— PROBLEM STATEMENT —
Nothing but the line with "389 158 16.61" and the lines after it, through the end of the records below, is to be repeated, exactly as it is.

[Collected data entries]
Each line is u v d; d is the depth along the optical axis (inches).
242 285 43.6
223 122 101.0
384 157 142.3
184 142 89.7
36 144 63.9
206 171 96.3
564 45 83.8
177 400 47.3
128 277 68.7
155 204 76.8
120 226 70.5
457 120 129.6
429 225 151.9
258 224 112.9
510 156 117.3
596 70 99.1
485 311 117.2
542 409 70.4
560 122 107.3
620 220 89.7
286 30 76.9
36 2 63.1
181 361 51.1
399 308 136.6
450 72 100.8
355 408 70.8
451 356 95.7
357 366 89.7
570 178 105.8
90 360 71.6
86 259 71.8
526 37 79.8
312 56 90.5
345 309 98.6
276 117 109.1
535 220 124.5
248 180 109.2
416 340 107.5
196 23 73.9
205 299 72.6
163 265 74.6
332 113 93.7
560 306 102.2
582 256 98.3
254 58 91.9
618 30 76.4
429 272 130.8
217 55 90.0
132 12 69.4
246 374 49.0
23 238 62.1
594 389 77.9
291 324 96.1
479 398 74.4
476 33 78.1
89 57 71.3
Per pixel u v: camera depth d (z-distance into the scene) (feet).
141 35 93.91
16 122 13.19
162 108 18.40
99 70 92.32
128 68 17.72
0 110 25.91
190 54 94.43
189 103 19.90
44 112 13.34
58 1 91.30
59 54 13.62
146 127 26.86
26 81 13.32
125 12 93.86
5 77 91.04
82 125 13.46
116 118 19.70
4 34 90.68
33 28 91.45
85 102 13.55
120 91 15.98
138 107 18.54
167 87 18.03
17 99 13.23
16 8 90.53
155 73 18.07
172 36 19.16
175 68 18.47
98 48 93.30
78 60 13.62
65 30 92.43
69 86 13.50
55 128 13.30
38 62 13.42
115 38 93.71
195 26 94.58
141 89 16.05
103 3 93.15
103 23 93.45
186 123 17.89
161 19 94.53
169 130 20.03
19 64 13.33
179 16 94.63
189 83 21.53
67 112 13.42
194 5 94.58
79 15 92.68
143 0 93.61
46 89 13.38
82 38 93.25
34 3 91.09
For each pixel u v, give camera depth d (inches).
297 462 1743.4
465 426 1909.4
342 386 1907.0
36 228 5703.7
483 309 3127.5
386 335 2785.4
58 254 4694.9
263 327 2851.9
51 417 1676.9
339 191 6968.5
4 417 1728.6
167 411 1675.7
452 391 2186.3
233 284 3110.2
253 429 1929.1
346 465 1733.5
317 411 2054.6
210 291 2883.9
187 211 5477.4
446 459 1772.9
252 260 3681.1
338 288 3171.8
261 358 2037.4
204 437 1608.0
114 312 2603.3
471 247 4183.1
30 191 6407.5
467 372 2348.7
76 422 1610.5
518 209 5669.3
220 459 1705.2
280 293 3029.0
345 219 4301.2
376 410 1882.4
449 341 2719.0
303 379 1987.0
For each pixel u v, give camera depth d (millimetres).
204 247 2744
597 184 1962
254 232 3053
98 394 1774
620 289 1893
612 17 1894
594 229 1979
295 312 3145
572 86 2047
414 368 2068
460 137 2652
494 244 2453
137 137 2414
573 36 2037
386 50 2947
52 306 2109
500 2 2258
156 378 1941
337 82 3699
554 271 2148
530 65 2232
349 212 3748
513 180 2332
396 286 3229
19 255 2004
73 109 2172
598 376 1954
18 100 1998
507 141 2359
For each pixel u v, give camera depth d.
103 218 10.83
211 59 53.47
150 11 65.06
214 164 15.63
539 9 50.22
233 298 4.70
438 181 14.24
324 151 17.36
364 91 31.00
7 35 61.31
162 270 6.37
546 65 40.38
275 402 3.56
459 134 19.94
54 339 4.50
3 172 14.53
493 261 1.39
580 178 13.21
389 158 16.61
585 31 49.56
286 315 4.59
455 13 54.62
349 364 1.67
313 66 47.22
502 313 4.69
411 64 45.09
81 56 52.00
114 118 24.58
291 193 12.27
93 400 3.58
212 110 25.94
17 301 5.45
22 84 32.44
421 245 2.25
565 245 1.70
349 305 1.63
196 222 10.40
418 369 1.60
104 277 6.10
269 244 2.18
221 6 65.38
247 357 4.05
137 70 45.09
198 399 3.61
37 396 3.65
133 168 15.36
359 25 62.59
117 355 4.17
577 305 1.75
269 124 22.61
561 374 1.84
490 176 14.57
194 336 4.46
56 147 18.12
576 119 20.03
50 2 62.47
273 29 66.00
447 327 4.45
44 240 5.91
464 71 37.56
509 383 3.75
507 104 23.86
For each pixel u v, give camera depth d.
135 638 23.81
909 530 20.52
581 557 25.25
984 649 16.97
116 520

— WRITTEN SOLUTION —
389 158 16.61
585 31 49.56
286 315 4.59
455 13 54.62
349 364 1.67
313 66 47.22
502 313 4.69
411 64 45.09
81 56 52.00
114 118 24.58
291 193 12.27
93 400 3.58
212 110 25.94
17 301 5.45
22 84 32.44
421 245 2.25
565 245 1.70
349 305 1.63
196 222 10.40
418 369 1.60
104 277 6.10
269 244 2.18
221 6 65.38
247 357 4.05
137 70 45.09
198 399 3.61
37 396 3.65
133 168 15.36
359 25 62.59
117 355 4.17
577 305 1.75
269 124 22.61
561 374 1.84
490 176 14.57
194 336 4.46
56 147 18.12
576 119 20.03
50 2 62.47
273 29 66.00
447 327 4.45
44 240 5.91
464 71 37.56
509 383 3.75
507 104 23.86
For each pixel u v, give camera depth d.
135 638 23.81
909 530 20.52
581 557 25.25
984 649 16.97
116 520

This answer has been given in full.